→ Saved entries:
---

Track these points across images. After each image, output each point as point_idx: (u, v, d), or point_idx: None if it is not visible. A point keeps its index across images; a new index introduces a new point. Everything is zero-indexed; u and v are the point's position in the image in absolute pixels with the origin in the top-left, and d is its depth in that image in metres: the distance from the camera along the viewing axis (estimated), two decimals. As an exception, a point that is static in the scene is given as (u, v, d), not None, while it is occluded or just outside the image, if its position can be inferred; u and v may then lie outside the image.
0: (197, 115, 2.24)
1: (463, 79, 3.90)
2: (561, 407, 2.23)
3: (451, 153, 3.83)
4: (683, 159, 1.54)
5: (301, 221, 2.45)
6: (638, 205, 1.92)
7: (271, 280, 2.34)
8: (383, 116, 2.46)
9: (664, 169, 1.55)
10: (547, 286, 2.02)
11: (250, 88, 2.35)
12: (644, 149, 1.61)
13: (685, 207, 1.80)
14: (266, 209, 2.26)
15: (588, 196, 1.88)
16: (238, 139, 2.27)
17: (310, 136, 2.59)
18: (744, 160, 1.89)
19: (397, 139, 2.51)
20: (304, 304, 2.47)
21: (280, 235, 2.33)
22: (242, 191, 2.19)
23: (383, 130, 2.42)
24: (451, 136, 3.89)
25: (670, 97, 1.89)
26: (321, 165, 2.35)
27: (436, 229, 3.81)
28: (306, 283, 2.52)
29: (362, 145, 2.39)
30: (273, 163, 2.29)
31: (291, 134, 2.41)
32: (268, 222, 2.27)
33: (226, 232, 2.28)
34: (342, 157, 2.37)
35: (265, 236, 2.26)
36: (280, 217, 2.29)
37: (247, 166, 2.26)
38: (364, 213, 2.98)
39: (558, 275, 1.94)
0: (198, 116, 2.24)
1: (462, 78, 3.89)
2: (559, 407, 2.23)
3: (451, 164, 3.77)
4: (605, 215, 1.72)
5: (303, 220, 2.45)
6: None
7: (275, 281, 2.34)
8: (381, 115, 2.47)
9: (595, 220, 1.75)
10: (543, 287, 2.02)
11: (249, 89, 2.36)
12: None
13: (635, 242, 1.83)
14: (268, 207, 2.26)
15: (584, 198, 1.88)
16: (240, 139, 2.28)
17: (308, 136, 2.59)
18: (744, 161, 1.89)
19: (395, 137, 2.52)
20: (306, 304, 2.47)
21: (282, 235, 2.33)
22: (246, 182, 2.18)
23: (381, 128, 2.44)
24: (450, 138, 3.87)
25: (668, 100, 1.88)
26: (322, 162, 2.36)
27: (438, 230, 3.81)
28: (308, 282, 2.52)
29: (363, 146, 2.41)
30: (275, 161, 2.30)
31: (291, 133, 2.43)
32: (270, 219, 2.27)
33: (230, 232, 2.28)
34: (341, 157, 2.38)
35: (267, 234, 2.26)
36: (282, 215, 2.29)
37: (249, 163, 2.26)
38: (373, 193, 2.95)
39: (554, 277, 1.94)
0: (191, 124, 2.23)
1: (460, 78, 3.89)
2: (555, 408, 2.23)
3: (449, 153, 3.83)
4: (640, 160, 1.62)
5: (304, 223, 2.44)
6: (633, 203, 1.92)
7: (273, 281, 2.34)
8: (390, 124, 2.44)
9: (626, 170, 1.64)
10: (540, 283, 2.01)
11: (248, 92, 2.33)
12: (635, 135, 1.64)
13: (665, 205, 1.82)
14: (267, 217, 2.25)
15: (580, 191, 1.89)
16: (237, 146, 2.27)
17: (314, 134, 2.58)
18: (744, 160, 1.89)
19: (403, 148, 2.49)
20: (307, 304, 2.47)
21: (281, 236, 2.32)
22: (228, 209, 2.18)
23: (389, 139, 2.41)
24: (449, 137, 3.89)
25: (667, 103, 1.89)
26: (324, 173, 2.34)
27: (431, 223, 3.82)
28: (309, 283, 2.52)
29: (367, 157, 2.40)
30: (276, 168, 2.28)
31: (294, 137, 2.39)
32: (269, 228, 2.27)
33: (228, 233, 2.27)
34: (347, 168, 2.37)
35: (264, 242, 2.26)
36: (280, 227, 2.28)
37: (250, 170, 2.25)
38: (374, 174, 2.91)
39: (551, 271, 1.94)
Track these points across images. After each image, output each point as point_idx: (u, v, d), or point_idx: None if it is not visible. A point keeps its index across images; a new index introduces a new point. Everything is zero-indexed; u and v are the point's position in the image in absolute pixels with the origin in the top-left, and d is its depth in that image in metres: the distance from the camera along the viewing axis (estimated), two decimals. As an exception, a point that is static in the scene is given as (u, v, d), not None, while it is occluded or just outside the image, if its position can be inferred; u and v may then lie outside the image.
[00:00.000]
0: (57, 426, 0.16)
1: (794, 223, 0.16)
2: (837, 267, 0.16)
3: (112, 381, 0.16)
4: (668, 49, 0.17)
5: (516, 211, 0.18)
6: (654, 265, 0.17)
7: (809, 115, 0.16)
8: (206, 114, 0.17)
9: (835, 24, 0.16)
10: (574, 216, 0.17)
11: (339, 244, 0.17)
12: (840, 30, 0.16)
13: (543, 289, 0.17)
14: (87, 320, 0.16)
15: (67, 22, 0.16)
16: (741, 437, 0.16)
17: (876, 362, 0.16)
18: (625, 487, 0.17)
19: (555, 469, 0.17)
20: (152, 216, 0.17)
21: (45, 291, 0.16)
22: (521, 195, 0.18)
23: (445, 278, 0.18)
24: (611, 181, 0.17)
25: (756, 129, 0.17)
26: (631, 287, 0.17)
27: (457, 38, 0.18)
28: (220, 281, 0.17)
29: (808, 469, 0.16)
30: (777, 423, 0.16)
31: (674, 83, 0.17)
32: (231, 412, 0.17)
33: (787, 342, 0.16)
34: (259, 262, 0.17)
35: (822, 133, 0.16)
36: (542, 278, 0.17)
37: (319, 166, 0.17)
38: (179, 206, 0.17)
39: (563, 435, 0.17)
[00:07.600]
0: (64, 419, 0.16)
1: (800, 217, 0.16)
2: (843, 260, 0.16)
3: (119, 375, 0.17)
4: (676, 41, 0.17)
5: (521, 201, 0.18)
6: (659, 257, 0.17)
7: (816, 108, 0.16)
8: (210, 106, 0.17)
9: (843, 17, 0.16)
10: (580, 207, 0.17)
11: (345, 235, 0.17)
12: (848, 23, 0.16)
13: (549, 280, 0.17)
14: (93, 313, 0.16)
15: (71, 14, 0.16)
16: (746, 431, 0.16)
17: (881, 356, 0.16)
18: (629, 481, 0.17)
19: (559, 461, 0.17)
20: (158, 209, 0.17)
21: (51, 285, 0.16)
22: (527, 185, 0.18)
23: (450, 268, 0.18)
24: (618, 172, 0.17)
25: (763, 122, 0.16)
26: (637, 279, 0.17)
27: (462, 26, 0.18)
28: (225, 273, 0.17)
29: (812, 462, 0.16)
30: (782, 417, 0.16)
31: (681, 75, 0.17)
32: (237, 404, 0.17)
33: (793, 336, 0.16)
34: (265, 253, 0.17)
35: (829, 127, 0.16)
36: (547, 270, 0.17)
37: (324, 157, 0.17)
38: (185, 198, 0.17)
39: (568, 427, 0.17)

---

→ Required work: All of the entries are to be transcribed exactly.

→ Reply:
Track these points across images. After each image, output each point as point_idx: (u, v, d), or point_idx: None if it is not visible. A point keeps its index across images; a new index introduces a new point. Everything is zero-indexed; u and v are the point's position in the image in absolute pixels with the origin in the top-left, and d is its depth in that image in metres: the distance from the camera along the viewing axis (estimated), two decimals. As an exception, a point that is static in the scene is given as (u, v, d), not None, while it is occluded or just outside the image, if its position can be inferred; u and v may then lie outside the image.
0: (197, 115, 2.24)
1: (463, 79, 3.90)
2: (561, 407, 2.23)
3: (451, 153, 3.83)
4: (683, 159, 1.54)
5: (301, 221, 2.45)
6: (638, 205, 1.92)
7: (271, 280, 2.34)
8: (383, 116, 2.46)
9: (664, 169, 1.55)
10: (547, 286, 2.02)
11: (250, 88, 2.35)
12: (644, 149, 1.61)
13: (685, 207, 1.80)
14: (266, 209, 2.26)
15: (588, 196, 1.88)
16: (238, 139, 2.27)
17: (310, 136, 2.59)
18: (744, 160, 1.89)
19: (397, 139, 2.51)
20: (304, 304, 2.47)
21: (280, 235, 2.33)
22: (242, 191, 2.19)
23: (383, 130, 2.42)
24: (451, 136, 3.89)
25: (670, 97, 1.89)
26: (321, 165, 2.35)
27: (436, 229, 3.81)
28: (306, 283, 2.52)
29: (362, 145, 2.39)
30: (273, 163, 2.29)
31: (291, 134, 2.41)
32: (268, 222, 2.27)
33: (226, 232, 2.28)
34: (342, 157, 2.37)
35: (265, 236, 2.26)
36: (280, 217, 2.29)
37: (247, 166, 2.26)
38: (364, 213, 2.98)
39: (558, 275, 1.94)
0: (198, 116, 2.24)
1: (462, 78, 3.89)
2: (559, 407, 2.23)
3: (451, 164, 3.77)
4: (605, 215, 1.72)
5: (303, 220, 2.45)
6: None
7: (275, 281, 2.34)
8: (381, 115, 2.47)
9: (595, 220, 1.75)
10: (543, 287, 2.02)
11: (249, 89, 2.36)
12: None
13: (635, 242, 1.83)
14: (268, 207, 2.26)
15: (584, 198, 1.88)
16: (240, 139, 2.28)
17: (308, 136, 2.59)
18: (744, 161, 1.89)
19: (395, 137, 2.52)
20: (306, 304, 2.47)
21: (282, 235, 2.33)
22: (246, 182, 2.18)
23: (381, 128, 2.44)
24: (450, 138, 3.87)
25: (668, 100, 1.88)
26: (322, 162, 2.36)
27: (438, 230, 3.81)
28: (308, 282, 2.52)
29: (363, 146, 2.41)
30: (275, 161, 2.30)
31: (291, 133, 2.43)
32: (270, 219, 2.27)
33: (230, 232, 2.28)
34: (341, 157, 2.38)
35: (267, 234, 2.26)
36: (282, 215, 2.29)
37: (249, 163, 2.26)
38: (373, 193, 2.95)
39: (554, 277, 1.94)
0: (191, 124, 2.23)
1: (460, 78, 3.89)
2: (555, 408, 2.23)
3: (449, 153, 3.83)
4: (640, 160, 1.62)
5: (304, 223, 2.44)
6: (633, 203, 1.92)
7: (273, 281, 2.34)
8: (390, 124, 2.44)
9: (626, 170, 1.64)
10: (540, 283, 2.01)
11: (248, 92, 2.33)
12: (635, 135, 1.64)
13: (665, 205, 1.82)
14: (267, 217, 2.25)
15: (580, 191, 1.89)
16: (237, 146, 2.27)
17: (314, 134, 2.58)
18: (744, 160, 1.89)
19: (403, 148, 2.49)
20: (307, 304, 2.47)
21: (281, 236, 2.32)
22: (228, 209, 2.18)
23: (389, 139, 2.41)
24: (449, 137, 3.89)
25: (667, 103, 1.89)
26: (324, 173, 2.34)
27: (431, 223, 3.82)
28: (309, 283, 2.52)
29: (367, 157, 2.40)
30: (276, 168, 2.28)
31: (294, 137, 2.39)
32: (269, 228, 2.27)
33: (228, 233, 2.27)
34: (347, 168, 2.37)
35: (264, 242, 2.26)
36: (280, 227, 2.28)
37: (250, 170, 2.25)
38: (374, 174, 2.91)
39: (551, 271, 1.94)
Track these points across images. After each image, output each point as point_idx: (u, v, d), or point_idx: None if it is not visible. A point keeps its index across images; a new index introduces a new point. Everything is zero-indexed; u and v are the point's position in the image in absolute pixels with the origin in the top-left, and d is its depth in that image in metres: the distance from the camera along the viewing axis (estimated), two decimals. As an exception, a point that is static in the scene is given as (u, v, d), not None, while it is occluded or just outside the image, if its position can be inferred; u and v may then lie outside the image.
[00:00.000]
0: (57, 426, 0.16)
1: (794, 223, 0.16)
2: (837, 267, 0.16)
3: (112, 381, 0.16)
4: (668, 49, 0.17)
5: (516, 211, 0.18)
6: (654, 265, 0.17)
7: (809, 115, 0.16)
8: (206, 114, 0.17)
9: (835, 24, 0.16)
10: (574, 216, 0.17)
11: (339, 244, 0.17)
12: (840, 30, 0.16)
13: (543, 289, 0.17)
14: (87, 320, 0.16)
15: (67, 22, 0.16)
16: (741, 437, 0.16)
17: (876, 362, 0.16)
18: (625, 487, 0.17)
19: (555, 469, 0.17)
20: (152, 216, 0.17)
21: (45, 291, 0.16)
22: (521, 195, 0.18)
23: (445, 278, 0.18)
24: (611, 181, 0.17)
25: (756, 129, 0.17)
26: (631, 287, 0.17)
27: (457, 38, 0.18)
28: (220, 281, 0.17)
29: (808, 469, 0.16)
30: (777, 423, 0.16)
31: (674, 83, 0.17)
32: (231, 412, 0.17)
33: (787, 342, 0.16)
34: (259, 262, 0.17)
35: (822, 133, 0.16)
36: (542, 278, 0.17)
37: (319, 166, 0.17)
38: (179, 206, 0.17)
39: (563, 435, 0.17)
[00:07.600]
0: (64, 419, 0.16)
1: (800, 217, 0.16)
2: (843, 260, 0.16)
3: (119, 375, 0.17)
4: (676, 41, 0.17)
5: (521, 201, 0.18)
6: (659, 257, 0.17)
7: (816, 108, 0.16)
8: (210, 106, 0.17)
9: (843, 17, 0.16)
10: (580, 207, 0.17)
11: (345, 235, 0.17)
12: (848, 23, 0.16)
13: (549, 280, 0.17)
14: (93, 313, 0.16)
15: (71, 14, 0.16)
16: (746, 431, 0.16)
17: (881, 356, 0.16)
18: (629, 481, 0.17)
19: (559, 461, 0.17)
20: (158, 209, 0.17)
21: (51, 285, 0.16)
22: (527, 185, 0.18)
23: (450, 268, 0.18)
24: (618, 172, 0.17)
25: (763, 122, 0.16)
26: (637, 279, 0.17)
27: (462, 26, 0.18)
28: (225, 273, 0.17)
29: (812, 462, 0.16)
30: (782, 417, 0.16)
31: (681, 75, 0.17)
32: (237, 404, 0.17)
33: (793, 336, 0.16)
34: (265, 253, 0.17)
35: (829, 127, 0.16)
36: (547, 270, 0.17)
37: (324, 157, 0.17)
38: (185, 198, 0.17)
39: (568, 427, 0.17)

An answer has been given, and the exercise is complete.